Das "Problem" ist, dass ich mit meinem Laptop viel zu übervorsichtig umgehe. Das ist zwar bis zu einer bestimmten Grenze OK, aber bei mir ist das schon etwas extrem. Dadurch habe ich dann ziemlich oft unberechtigt Angst, dass er kaputt geht. Und damit die Sorgen weniger werden, wollte ich halt gerne wissen, was ein Laptop alles aushält und bei was man sich Sorgen machen sollte und bei was nicht.


----------



## worco (27. Oktober 2013)

*AW: Wie viel hält ein Laptop aus (Stürze etc.)?*

also ich hab ein(damals) als absolut anfällig verschrieenes Asus Laptop, das läuft seit 5Jahren inkl kleinerer Stürze im Rucksack, Regen auf die Tasta(da geht allerdings das >< nichtmehr) usw...kommt also drauf an, für mich hats seinen dienst getan!


----------



## 98romi (28. Oktober 2013)

Aus welcher Höhe waren diese kleineren Stürze?


----------



## iTzZent (28. Oktober 2013)

*AW: Wie viel hält ein Laptop aus (Stürze etc.)?*

Grundsätzlich gilt:

1. wenn das Gerät beim Sturz eingeschaltet ist, ist zu 100% die HDD defekt (ausser Thinkpad )
2. wenn das Gerät beim Sturz auf die Kanten fällt, hat meistens das Display einen Sprung ist ist somit defekt
3. es gibt einige Geräte, welche auch einen Sturz auf die Kanten überleben können, das wären z.B. die Geräte der Thinkpad T Serie. Denn diese haben einen extra verstärkten Rahmen (RollCage). Diese Geräte können auch problemlos mit 1-2 Gläsern Flüssigkeit umgehen, denn die läuft gemütlich aus dem Gerät wieder raus, aus den dafür vorgesehen Öffnungen.
4. Gamingnotebooks (wie dein erwähntes X7821) sind grundsätzlich dafür ausgelegt, selten transportiert zu werden, was auch das Gewicht von um die 4Kg zeigt. Die Geräte bestehen fast nur aus Plastik und sind enorm schwer... Das diese Geräte keinen Sturz unbeschadet überstehen, ist eigentlich logisch.

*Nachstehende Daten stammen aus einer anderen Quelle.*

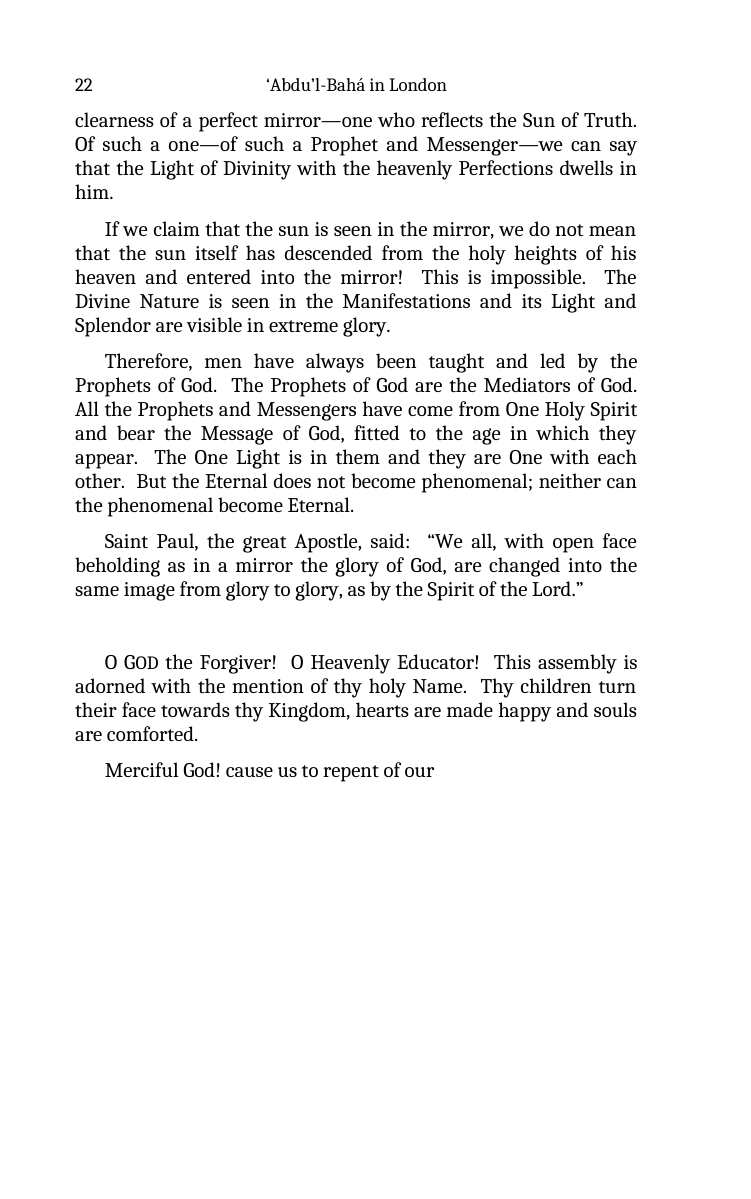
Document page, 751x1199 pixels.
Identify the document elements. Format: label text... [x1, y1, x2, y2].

text Saint Paul, the great Apostle, said: “We all, with open face beholding as in a mirror the glory of God, are changed into the same image from glory to glory, as by the Spirit of the Lord.” [75, 530, 638, 602]
text clearness of a perfect mirror—one who reflects the Sun of Truth. Of such a one—of such a Prophet and Messenger—we can say that the Light of Divinity with the heavenly Perfections dwells in him. [75, 109, 638, 205]
text If we claim that the sun is seen in the mirror, we do not mean that the sun itself has descended from the holy heights of his heaven and entered into the mirror! This is impossible. The Divine Nature is seen in the Manifestations and its Light and Splendor are visible in extreme glory. [75, 217, 638, 337]
text O GOD the Forgiver! O Heavenly Educator! This assembly is adorned with the mention of thy holy Name. Thy children turn their face towards thy Kingdom, hearts are made happy and souls are comforted. [75, 651, 638, 747]
text Therefore, men have always been taught and led by the Prophets of God. The Prophets of God are the Mediators of God. All the Prophets and Messengers have come from One Holy Spirit and bear the Message of God, fitted to the age in which they appear. The One Light is in them and they are One with each other. But the Eternal does not become phenomenal; neither can the phenomenal become Eternal. [75, 350, 638, 517]
text Merciful God! cause us to repent of our [75, 759, 638, 783]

Ein Thinkpad der T Serie ist eigentlich das robusteste, was man bekommen kann. Diese Geräte sind so konzipiert, das selbst die HDD intakt bleibt, wenn das Gerät beim Sturz eingeschaltet ist.

Hier mal ein paar interessante Videos:

http://www.youtube.com/watch?v=d7cvi00OZDM
http://www.youtube.com/watch?v=IFKHJcQ8fYo

(das wohl beste Beispiel!)
http://www.youtube.com/watch?v=VF2j7V2ImTg

(irgendwie funktioniert die YouTube Einbindung nicht...)


----------



## scarab770 (28. Oktober 2013)

*AW: Wie viel hält ein Laptop aus (Stürze etc.)?*

bis jetzt wars immer sofaor kaputt^^


----------



## 98romi (28. Oktober 2013)

Ist dann das x7821 eher ein stabiles oder ein unstabiles Notebook?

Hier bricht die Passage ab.